Candidate Notation 3: Nested Boxes

This is a compromise solution in which arrows represent sequence, and nesting represents containment (Figure 5). The rule here is that paths can only converge or diverge at the branch points on either side of a box that contains the alternative paths. Each node otherwise just has at most one arrow entering and one leaving. There are also loop boxes with ports marked * or +.

Figure 5: Nested box notation.

This works just as well with the counter semantics while at the same time disallowing spaghetti branches. At the exit of a + or * loop box, you can move the counter around the box boundary back to the entry port. If the entry port is * or ?, you can avoid the content altogether by moving around the boundary straight to the exit. (The entry ports are decorated with arrows lined up with the box boundary to suggest this behavior.)

Candidate Notation 4: Nested Paths

This is another counter-following notation, but there are two kinds of link.

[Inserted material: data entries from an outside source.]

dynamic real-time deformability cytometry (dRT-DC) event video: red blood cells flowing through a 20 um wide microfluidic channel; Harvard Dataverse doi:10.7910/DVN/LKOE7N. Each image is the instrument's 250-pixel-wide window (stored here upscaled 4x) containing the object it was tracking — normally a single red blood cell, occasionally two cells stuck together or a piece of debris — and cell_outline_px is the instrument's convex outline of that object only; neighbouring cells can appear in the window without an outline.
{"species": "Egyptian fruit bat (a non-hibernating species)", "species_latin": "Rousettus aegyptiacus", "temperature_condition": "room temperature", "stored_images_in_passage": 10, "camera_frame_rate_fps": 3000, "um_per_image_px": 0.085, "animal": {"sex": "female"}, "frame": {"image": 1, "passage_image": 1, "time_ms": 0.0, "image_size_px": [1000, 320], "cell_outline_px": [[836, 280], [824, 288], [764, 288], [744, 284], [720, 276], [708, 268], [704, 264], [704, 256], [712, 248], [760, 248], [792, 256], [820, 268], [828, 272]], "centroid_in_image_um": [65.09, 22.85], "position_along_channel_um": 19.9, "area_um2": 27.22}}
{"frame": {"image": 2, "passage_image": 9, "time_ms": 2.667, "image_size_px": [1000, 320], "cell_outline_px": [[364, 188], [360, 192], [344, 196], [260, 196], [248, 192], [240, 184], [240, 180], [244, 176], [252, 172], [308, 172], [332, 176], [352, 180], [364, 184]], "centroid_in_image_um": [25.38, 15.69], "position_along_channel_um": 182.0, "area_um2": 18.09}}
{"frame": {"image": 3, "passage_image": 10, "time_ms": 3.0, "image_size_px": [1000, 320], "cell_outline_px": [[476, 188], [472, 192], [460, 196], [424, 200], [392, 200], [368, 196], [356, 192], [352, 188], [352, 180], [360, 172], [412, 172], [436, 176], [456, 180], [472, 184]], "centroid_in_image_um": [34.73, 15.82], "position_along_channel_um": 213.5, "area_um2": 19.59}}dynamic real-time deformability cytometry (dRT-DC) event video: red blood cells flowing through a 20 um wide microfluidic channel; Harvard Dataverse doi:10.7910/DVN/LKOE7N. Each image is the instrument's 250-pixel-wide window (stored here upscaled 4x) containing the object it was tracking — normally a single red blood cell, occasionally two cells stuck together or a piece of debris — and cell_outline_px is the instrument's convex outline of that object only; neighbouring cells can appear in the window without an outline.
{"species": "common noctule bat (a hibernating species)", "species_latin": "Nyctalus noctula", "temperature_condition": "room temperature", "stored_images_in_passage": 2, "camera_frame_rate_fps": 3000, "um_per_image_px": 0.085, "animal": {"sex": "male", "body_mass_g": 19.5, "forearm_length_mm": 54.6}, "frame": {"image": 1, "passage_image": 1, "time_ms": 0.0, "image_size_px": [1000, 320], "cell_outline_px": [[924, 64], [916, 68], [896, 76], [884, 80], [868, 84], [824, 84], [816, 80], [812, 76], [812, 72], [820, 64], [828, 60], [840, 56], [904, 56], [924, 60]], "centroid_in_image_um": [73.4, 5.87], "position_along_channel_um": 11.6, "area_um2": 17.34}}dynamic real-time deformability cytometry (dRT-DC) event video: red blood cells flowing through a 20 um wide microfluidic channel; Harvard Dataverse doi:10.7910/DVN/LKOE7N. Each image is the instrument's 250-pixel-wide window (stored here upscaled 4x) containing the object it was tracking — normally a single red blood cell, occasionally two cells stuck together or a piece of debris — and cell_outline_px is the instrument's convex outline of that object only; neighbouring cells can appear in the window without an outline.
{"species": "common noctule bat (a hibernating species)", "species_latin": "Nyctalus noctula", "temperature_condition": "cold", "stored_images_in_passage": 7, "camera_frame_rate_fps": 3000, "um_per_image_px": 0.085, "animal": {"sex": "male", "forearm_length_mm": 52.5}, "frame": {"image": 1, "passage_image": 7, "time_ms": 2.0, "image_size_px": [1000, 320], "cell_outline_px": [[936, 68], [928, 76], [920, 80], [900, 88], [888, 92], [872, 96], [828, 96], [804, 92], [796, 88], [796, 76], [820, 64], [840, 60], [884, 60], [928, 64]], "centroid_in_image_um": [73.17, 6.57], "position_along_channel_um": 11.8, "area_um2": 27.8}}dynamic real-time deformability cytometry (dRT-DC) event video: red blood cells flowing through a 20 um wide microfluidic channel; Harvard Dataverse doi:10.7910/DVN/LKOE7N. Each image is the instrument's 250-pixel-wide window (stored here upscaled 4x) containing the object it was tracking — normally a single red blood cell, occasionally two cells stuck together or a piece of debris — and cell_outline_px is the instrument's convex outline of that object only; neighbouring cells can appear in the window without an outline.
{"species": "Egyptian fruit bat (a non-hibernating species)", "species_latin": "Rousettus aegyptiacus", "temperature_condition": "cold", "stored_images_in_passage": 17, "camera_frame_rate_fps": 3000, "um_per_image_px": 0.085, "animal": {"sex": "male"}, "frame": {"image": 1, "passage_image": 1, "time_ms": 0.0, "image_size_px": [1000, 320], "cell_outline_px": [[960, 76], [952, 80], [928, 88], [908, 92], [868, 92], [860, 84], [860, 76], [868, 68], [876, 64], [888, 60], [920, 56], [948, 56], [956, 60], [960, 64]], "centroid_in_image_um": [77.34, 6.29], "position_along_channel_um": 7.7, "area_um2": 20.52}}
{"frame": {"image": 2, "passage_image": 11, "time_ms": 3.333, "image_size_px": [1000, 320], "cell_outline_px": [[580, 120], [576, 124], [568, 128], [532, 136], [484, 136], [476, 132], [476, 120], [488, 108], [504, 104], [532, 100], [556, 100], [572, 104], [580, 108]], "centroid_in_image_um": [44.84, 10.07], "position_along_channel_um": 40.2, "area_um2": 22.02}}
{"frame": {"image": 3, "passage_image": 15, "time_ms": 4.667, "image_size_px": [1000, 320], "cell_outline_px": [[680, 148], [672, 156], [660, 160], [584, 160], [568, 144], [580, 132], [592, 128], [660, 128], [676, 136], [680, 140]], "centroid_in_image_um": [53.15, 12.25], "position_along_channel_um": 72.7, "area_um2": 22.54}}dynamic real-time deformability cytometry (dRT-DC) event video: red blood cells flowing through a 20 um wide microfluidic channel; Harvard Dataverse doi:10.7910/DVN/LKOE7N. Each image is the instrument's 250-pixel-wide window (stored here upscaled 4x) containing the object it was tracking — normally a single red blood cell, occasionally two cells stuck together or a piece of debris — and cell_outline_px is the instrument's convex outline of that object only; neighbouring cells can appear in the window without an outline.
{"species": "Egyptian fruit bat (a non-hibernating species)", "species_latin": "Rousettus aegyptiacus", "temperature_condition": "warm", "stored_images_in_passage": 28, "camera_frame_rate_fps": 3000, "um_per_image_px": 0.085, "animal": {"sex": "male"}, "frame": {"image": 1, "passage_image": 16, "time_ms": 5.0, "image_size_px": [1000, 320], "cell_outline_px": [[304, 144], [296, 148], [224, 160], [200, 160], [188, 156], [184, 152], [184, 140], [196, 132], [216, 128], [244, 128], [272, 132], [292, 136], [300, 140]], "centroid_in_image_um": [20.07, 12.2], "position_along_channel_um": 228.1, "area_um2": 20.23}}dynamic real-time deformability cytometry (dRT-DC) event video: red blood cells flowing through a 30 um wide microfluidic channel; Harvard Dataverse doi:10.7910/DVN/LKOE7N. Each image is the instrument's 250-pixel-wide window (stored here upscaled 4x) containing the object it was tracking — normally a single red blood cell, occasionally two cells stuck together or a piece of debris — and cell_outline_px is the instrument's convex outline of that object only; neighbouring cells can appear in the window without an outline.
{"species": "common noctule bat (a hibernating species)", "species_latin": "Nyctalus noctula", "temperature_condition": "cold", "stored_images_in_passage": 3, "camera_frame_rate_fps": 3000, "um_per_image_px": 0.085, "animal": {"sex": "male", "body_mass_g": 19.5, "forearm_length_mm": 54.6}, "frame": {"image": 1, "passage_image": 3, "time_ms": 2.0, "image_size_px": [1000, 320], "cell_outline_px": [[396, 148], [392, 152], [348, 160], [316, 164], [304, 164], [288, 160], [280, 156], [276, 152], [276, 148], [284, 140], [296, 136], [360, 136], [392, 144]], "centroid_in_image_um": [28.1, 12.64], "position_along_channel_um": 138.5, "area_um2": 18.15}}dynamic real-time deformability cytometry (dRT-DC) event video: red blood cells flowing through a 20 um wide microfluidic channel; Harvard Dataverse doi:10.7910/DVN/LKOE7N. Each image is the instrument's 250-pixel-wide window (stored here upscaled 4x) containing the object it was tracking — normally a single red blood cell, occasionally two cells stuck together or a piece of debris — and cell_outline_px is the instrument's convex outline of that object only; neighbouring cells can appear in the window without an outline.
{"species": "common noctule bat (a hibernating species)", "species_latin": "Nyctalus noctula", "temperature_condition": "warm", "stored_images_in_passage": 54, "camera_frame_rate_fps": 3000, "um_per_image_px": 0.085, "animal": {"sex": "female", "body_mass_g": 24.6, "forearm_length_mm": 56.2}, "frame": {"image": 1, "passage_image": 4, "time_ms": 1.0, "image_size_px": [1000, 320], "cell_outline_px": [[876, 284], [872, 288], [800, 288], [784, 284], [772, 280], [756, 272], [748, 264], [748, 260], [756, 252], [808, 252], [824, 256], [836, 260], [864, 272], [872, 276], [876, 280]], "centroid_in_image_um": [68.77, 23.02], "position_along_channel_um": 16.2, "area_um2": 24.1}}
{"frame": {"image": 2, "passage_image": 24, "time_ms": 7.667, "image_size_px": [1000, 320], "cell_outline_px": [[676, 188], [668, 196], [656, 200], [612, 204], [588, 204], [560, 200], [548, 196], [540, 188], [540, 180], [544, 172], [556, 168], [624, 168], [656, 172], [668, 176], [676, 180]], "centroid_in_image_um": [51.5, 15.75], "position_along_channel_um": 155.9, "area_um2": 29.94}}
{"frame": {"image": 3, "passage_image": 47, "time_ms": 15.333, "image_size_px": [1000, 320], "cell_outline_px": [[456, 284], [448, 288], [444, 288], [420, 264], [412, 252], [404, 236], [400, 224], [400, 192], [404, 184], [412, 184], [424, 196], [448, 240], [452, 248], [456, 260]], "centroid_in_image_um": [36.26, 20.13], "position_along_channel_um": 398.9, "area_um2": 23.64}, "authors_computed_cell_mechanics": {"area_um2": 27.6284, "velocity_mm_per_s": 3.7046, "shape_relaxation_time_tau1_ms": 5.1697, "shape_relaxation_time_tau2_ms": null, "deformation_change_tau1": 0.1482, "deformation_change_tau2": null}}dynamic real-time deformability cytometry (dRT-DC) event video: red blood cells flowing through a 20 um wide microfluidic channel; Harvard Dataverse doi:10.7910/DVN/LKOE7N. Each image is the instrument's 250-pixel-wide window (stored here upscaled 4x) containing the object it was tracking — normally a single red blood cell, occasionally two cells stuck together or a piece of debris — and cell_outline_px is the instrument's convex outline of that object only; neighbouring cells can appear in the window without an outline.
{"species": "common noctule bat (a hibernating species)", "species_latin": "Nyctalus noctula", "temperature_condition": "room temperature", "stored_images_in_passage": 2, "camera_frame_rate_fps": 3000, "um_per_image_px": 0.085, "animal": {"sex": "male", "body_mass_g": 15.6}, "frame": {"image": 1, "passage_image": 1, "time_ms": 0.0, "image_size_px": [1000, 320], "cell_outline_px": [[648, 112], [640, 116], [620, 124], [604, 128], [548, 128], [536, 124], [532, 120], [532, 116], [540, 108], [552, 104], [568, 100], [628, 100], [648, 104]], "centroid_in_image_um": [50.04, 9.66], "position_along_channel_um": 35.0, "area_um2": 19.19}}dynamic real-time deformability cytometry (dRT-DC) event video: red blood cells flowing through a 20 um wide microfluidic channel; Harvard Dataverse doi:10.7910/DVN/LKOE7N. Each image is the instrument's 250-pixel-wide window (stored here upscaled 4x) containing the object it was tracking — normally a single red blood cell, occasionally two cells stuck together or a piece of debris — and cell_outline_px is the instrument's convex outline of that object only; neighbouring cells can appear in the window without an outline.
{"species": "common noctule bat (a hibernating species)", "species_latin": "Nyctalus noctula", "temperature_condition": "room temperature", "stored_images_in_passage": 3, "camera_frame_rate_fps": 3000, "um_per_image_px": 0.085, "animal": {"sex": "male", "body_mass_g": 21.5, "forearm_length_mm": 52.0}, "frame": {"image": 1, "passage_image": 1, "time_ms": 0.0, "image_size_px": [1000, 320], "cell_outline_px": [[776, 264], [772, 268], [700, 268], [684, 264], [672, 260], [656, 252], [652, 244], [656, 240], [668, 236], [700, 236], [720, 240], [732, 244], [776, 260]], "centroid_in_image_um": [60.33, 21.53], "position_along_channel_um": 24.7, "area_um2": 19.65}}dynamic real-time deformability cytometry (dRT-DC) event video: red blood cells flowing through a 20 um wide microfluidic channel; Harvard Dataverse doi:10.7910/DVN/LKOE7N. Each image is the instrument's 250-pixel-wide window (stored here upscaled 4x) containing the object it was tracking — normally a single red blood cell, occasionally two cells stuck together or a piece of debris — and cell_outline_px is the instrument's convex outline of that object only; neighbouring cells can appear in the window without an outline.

Each node only has one entering link (Figure 6). To match a string to the expression, you follow the Next links, matching each character to the character in a box; if you match the last node to the string, the match has succeeded. If you come to a diamond or circle, you must first follow its Parts links, and match that (by getting to the last link) -- if there are several Parts links, split the counters and a match to any one will do. This notation is a bit more difficult to follow than the nested boxes, but (unlike candidate 2) all of the graphs you can draw make sensible regular expressions, and (unlike candidate 1) sequences of matches are represented by following Next links rather than working through a fan of sibling links so that you can understand the graph by pushing counters around it.

Figure 6: Nested path notation.

Graphs Are Not Syntax Trees

Nested Boxes (or its pragmatic variant, Nested Paths) seem to be the best notation, but notice how far those notations are from the initial direct representation of the regular expression syntax tree. The first candidate would be the easiest to generate regular expressions from, but the better notations help a user to understand the concepts.

The same consideration will frequently apply when taking any existing text syntax -- typically an XML file -- and creating a diagrammatic representation of it. The syntax tree of the existing language is often not the best option.